Anyway, I fell in love. With my bodyguard. If you ever want to know about that, watch the movie, The Bodyguard, starring Whitney Houston and Kevin Costner.  Except, unlike that movie, the bad guy wanting to do me harm wasn’t some wacko or some jealous relative, but rather the man divorcing me. I wasn’t a wealthy, successful singer with a beautiful voice, and Forrest was only a skilled martial artist, not a trained ex-Secret Service man.  Oh, yeah.  And, in the end, we stayed together.

I’m wishing for you all the same love and commitment we have with and for each other–a cherishing–in your relationship with your significant other. There really is no substitute for it. So, find it, keep it, and don’t ever settle for less, no matter what you have to give up.




Live Now.

An  art friend of mine has recently begun posting some secular humanist perspectives over on G+. He turns off comments, perhaps to avoid discussion…or, maybe, to fend off trolls.  Of course, it could be that he considers anyone who might choose to discuss the topic to be a troll.  He’s rather odd that way–easily offended, easily riled, easily disquieted.

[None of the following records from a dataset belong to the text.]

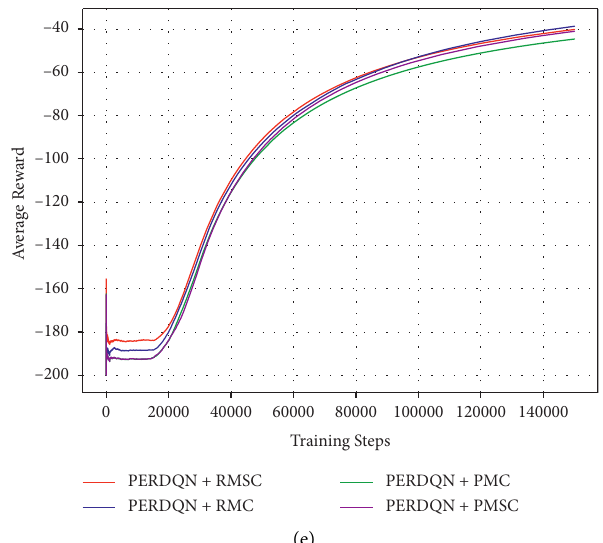
Figure 4: Average reward of PERDQN and DQN among training steps under different schemes in case 1. (a) Average reward under scheme 1. (b) Average reward under scheme 2. (c) Average reward under scheme 3. (d) Average reward under scheme 4. (e) Average reward comparison of PERDQN among four schemes.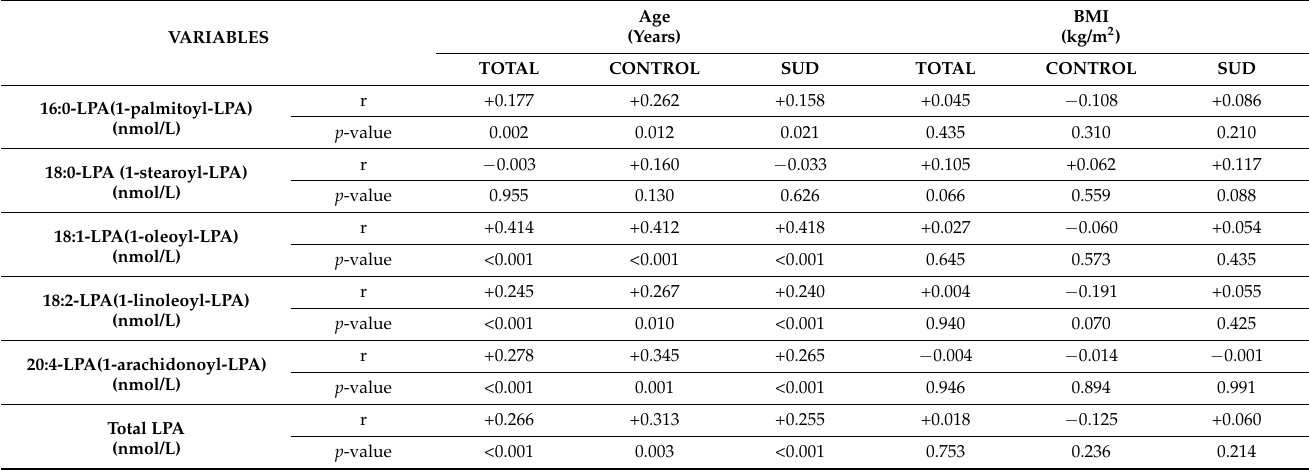
Table 3. Correlation analyses between LPA species and total LPA with age and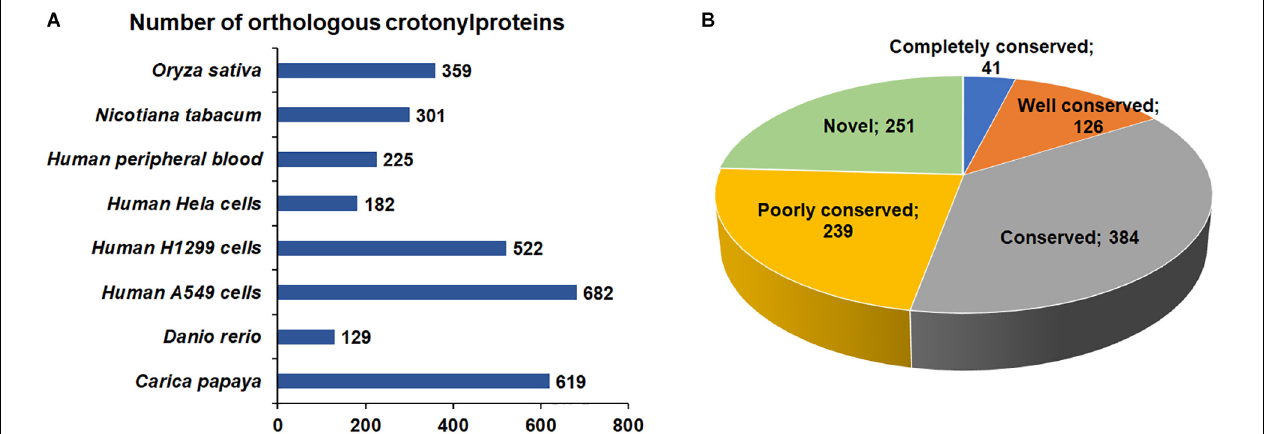
FIGURE 2 | Conservation analysis of lysine crotonylated proteins. (A) Number of orthologous crotonylproteins in eight organisms or cell lines with reported crotonylomes. (B) A pie chart of conservation of crotonylproteins in Oryza sativa , Nicotiana tabacum , Human peripheral blood , Human Hela cells , Human H1299 cells , Human A549 cells , Danio rerio , and Carica papaya . Classification was performed as follows: Completely conserved group, 8 orthologs; Well conserved group, 6 to 7 orthologs; Conserved group, 3 to 5 orthologs; Poorly conserved group, 1 to 2 orthologs; Novel group, 0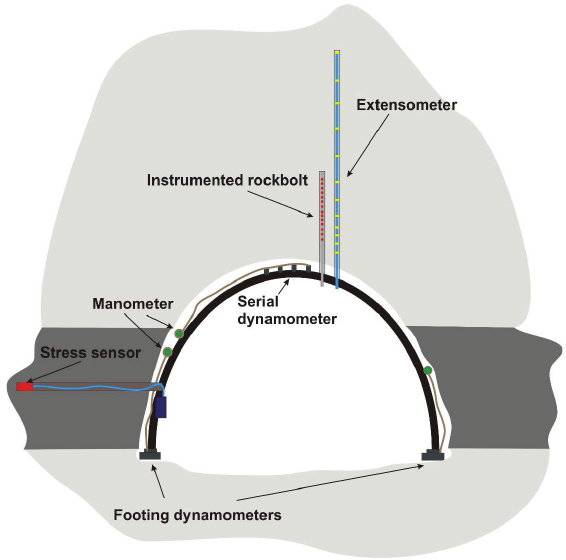
Fig. 1. Overall scheme of the measurement station Figure 1: Overall scheme of the measurement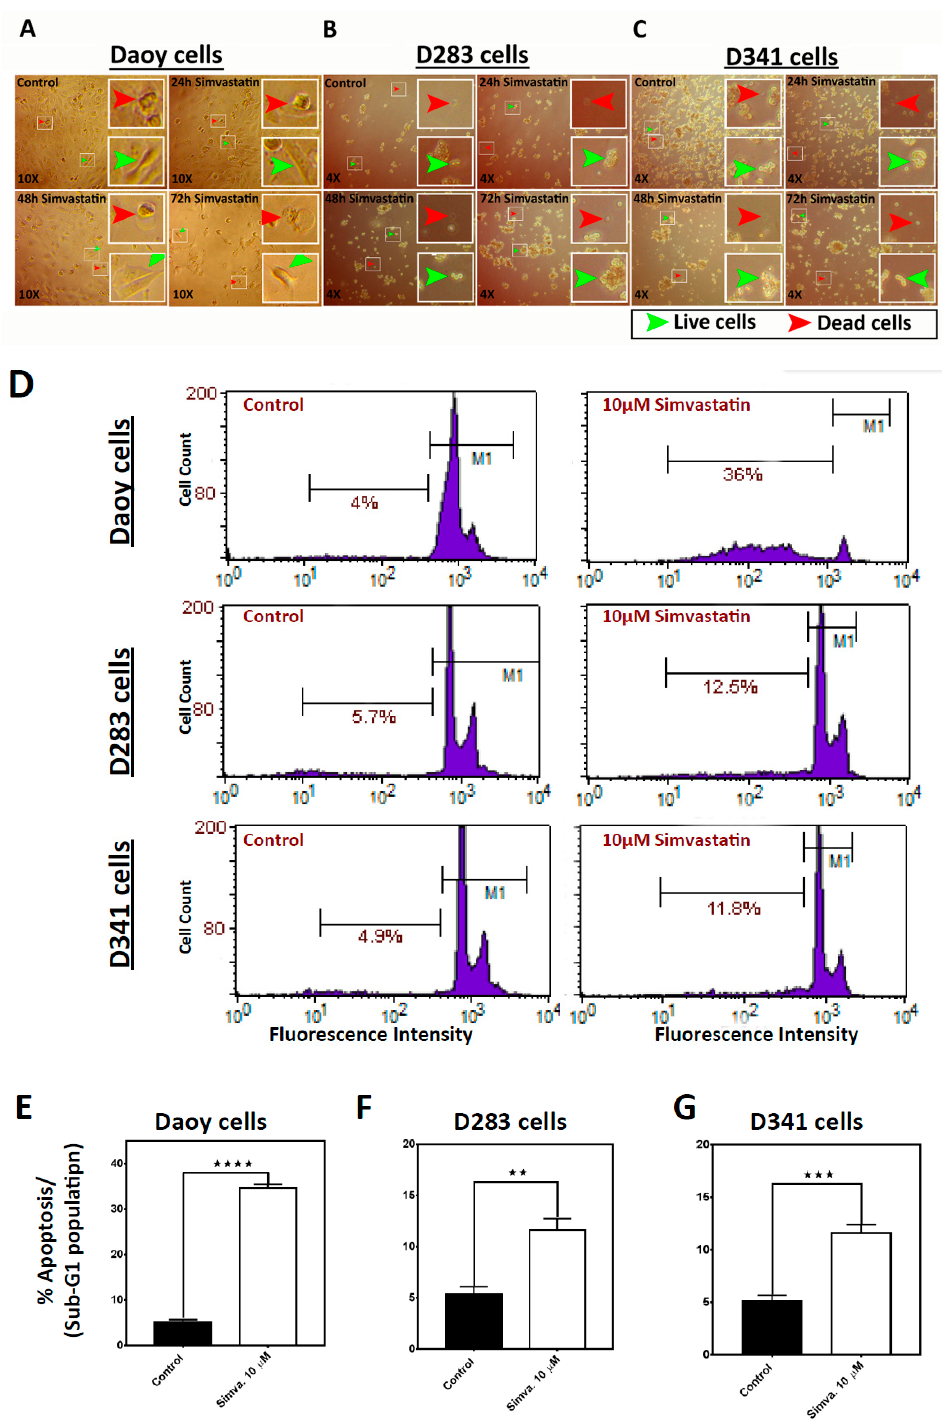
Figure 2. Simvastatin induces apoptosis in medulloblastoma cells. ( A – C ) The morphology of control and treated cells with 10 µ M simvastatin is shown for the Daoy, D283, and D341 cells using a bright field microscope at 72 h. Green arrows indicate examples of live cells, and red arrows indicate examples of dead cells. ( D ) For flow cytometry, control and simvastatin-treated cells (10 µ M) were collected at the 72 h time-point using standard cell collection protocol. Apoptotic cells were detected using Propidium Iodide (PI) Nicoletti flow cytometry and fluorescence-activated cell sorting (FACS) analysis. ( E – G ) Quantification of the sub-G1 population of results from part D, flow cytometry. There is an increased percentage of apoptotic cells in all tested cell lines (E: Daoy, F: D283, and G: D341). Statistical significance is reported by one-way ANOVA using GraphPad Prism 7.0. The p -value is reported as **** p < 0.0001, *** p < 0.001, or ** p < 0.01. Data are expressed as means ± SEM, and with n = 3 ±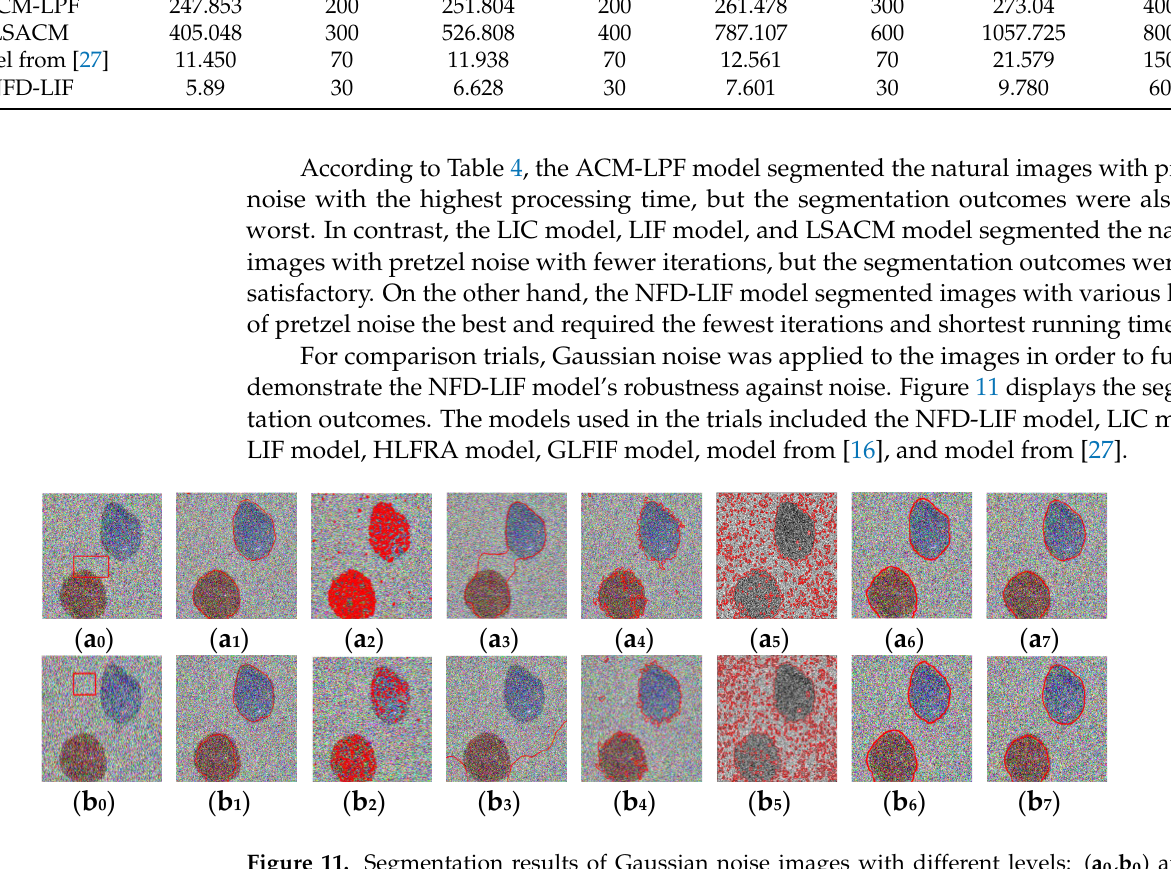
Figure 11. Segmentation results of Gaussian noise images with different levels: ( a 0 , b 0 ) are the Gaussian noise images with a mean of 0 and variances of 0.08 and 0.1, respectively. ( a 1 , b 1 ) are the results of the segmentation using the model from [16]. ( a 2 , b 2 ) are the results of the HLFRA model segmentation; ( a 3 , b 3 ) are the results of the GLFIF model segmentation. ( a 4 , b 4 ) are the results of the LIC model segmentation. ( a 5 , b 5 ) are the results of the LIF model segmentation. ( a 6 , b 6 ) are the results of the segmentation using the model from [27]. ( a 7 , b 7 ) are the results of the NFD-LIF model segmentation.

Anyway, his posts got me to thinking about the mindset of atheist secular humanists, especially those who perceive life and reality as reducible to clear, concise mechanical processes that include chemical reactions and Newtonian physics. He’s a retired engineer, so this mindset comes quite logically and naturally to him and his. Dwelling in the strictly empirically measurable pragmatic, any idea of something more than life as a chemical reaction and consciousness as a neurological function is quite alien. Having myself dwelled in mechanism, pragmatism, atheism, and stoicism for a solid decade or more of my own existence, I can understand the very solid, stolid stability provided by it. What bothers me is that what he’s doing is no different than the proselytizing of the fervently religious. In truth, it’s no different.

Here’s the thing, though: Does it really matter what he believes versus what someone else believes? No. His beliefs give him solace, just as those who believe that their loved ones have gone to join Jesus or entered Nirvana or…do them. The fact is there is no proof or disproof of continuance of the self/soul/spirit upon the body’s demise, and, truly, it really doesn’t matter. Live now.

Sheer Joy…And Not Much Drudgery

Public domain image, royalty free stock photo from www.public-domain-image.comWhen I quit doing web developments a few years back, there was sheer relief and a rewarding sense of freedom, of being able to breathe, again.

Then I closed all but four of my own websites, allowing only zentao.com, dlkeur.com, ejruek.com, and thedeepening.com to remain active, thedeepening.com changed from promoting other people’s books and novels to its original intent.  More relief, more freedom, more space to breathe and try to follow my own projects.

This year, I began to ease back on doing professional graphic art.  I retained a handful of good clients, but, mostly, I say “no” to the requests I get. First off, it’s a real pain to have to deal with people who, not having a real grasp on what they actually want, have set ideas on what they think they want. Then, when you produce that, after they approve it, they decide months down the road that it’s actually not what they want, and they get all sorts of upset when you tell them they’ll have to pay for another design to be conceived and completed.  It’s pure drudgery with not much reward for the soul, regardless of how well it adds to the bottom line.

Now, I’ve turned my focus to my true love in life–writing novels–and, while there’s still some drudgery involved–reading and editing that manuscript yet one more time; promoting what’s already published–there’s sheer joy and happiness for a story well-told and appreciated.

Truly, I’m almost as happy writing as I am riding.  Only being with Forrest trumps it all.